◆ **Your objective**
Print the lines in the data below exactly as they appear, beginning with the line containing "entrega 3 cv mais do que a geração anterior" and ending with the line containing "além de compacto e leve.", with both of those lines included.

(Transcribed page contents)
[Start of Attachment]

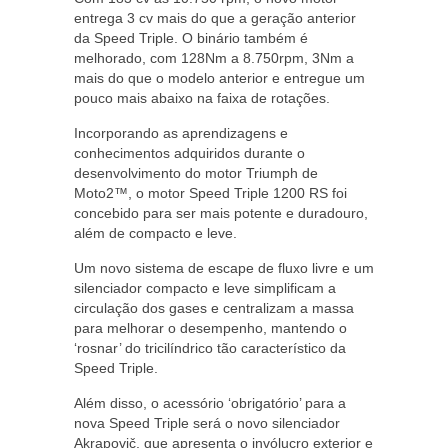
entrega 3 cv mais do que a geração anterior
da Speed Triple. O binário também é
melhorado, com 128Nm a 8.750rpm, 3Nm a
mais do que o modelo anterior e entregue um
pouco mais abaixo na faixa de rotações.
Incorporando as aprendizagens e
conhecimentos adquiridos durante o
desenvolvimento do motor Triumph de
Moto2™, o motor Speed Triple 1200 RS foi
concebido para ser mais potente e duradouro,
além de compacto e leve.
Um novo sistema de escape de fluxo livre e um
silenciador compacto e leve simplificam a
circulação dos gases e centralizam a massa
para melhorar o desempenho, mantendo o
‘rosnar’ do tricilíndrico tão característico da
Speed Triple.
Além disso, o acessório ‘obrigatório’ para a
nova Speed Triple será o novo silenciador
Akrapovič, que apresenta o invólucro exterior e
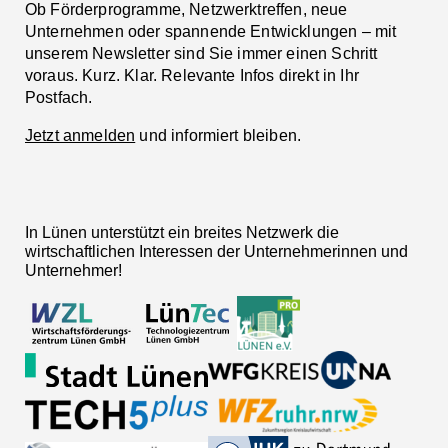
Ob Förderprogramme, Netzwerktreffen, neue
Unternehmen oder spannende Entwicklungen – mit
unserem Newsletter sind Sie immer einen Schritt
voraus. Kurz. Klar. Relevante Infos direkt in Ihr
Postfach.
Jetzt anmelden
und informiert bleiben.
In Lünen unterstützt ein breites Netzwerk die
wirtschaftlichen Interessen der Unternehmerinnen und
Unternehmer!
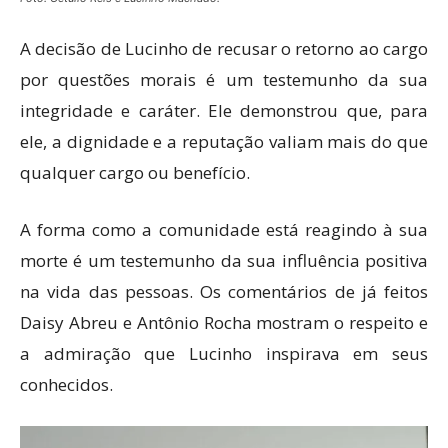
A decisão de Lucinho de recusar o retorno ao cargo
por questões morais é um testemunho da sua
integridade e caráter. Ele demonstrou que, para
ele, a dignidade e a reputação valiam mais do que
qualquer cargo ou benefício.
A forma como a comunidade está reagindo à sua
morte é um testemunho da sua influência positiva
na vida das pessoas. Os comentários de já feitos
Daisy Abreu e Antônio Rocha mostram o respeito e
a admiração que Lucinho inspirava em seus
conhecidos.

[End of Attachment]
[Start of Attachment]

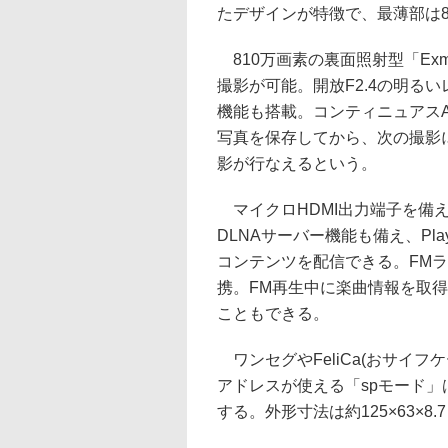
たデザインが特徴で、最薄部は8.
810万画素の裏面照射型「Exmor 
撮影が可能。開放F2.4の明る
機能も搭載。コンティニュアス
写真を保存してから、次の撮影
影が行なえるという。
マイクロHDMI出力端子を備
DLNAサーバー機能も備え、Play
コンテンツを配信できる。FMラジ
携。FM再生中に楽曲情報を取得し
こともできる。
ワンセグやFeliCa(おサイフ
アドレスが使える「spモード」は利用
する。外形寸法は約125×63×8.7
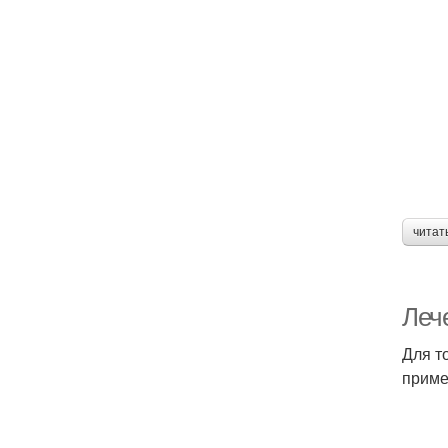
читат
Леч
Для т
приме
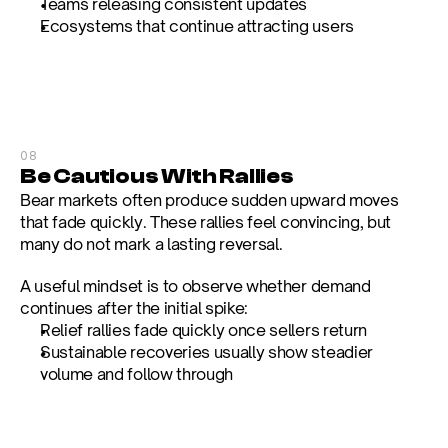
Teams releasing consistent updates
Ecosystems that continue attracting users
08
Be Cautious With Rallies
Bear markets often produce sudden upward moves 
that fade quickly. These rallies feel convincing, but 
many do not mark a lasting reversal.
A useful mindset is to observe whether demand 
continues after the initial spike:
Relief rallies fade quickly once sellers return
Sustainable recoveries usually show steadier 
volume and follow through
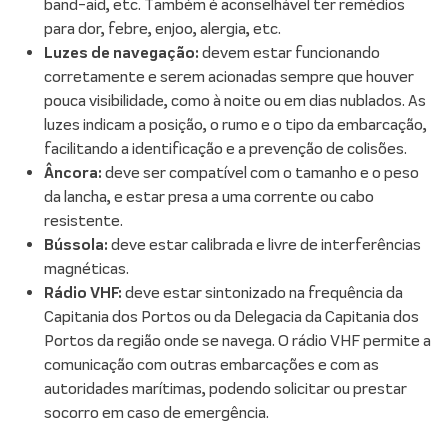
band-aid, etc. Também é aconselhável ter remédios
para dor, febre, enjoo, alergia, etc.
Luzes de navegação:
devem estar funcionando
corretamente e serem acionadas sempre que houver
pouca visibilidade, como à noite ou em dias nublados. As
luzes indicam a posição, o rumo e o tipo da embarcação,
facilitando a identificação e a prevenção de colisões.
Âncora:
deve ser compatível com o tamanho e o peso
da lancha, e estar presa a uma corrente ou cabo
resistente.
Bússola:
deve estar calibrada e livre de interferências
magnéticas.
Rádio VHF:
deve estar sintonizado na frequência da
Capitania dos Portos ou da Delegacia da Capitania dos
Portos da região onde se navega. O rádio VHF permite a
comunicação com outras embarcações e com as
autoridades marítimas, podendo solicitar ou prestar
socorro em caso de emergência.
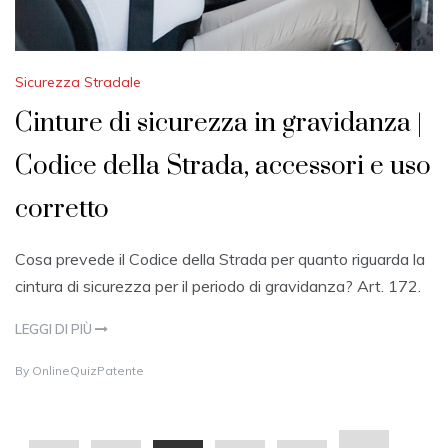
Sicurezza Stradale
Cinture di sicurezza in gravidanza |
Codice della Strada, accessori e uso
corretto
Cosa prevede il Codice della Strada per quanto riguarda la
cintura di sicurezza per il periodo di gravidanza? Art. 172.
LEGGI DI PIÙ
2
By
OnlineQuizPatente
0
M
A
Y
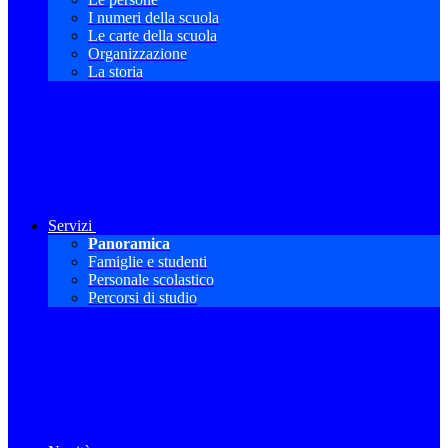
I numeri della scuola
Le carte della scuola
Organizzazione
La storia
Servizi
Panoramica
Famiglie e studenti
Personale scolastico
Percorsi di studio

[End of Attachment]
[Start of Attachment]

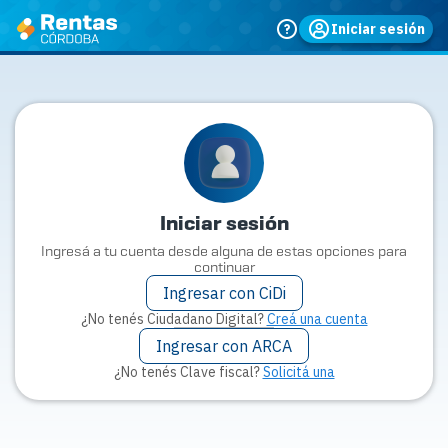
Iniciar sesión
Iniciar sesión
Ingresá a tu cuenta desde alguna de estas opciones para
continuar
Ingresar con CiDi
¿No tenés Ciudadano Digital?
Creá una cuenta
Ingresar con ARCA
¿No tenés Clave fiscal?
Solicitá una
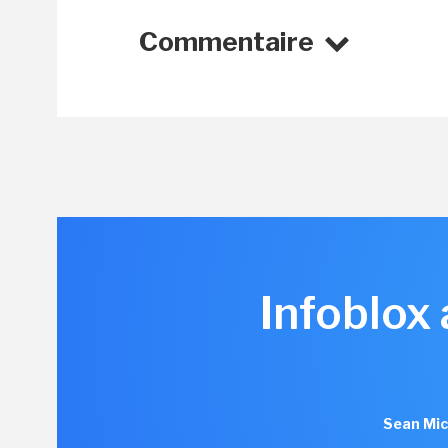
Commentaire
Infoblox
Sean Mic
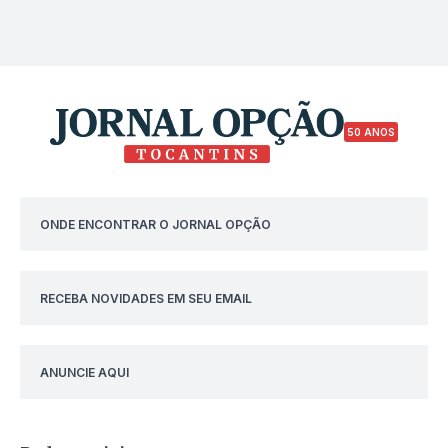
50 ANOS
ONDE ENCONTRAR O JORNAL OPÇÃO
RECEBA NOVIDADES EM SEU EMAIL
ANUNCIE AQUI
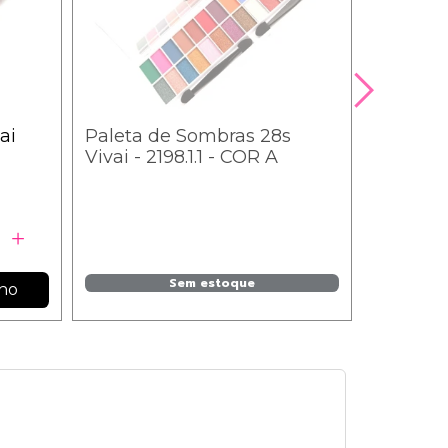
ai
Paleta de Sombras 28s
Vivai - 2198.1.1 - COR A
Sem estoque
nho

[End of Attachment]

◆ **Output below**
entrega 3 cv mais do que a geração anterior
da Speed Triple. O binário também é
melhorado, com 128Nm a 8.750rpm, 3Nm a
mais do que o modelo anterior e entregue um
pouco mais abaixo na faixa de rotações.
Incorporando as aprendizagens e
conhecimentos adquiridos durante o
desenvolvimento do motor Triumph de
Moto2™, o motor Speed Triple 1200 RS foi
concebido para ser mais potente e duradouro,
além de compacto e leve.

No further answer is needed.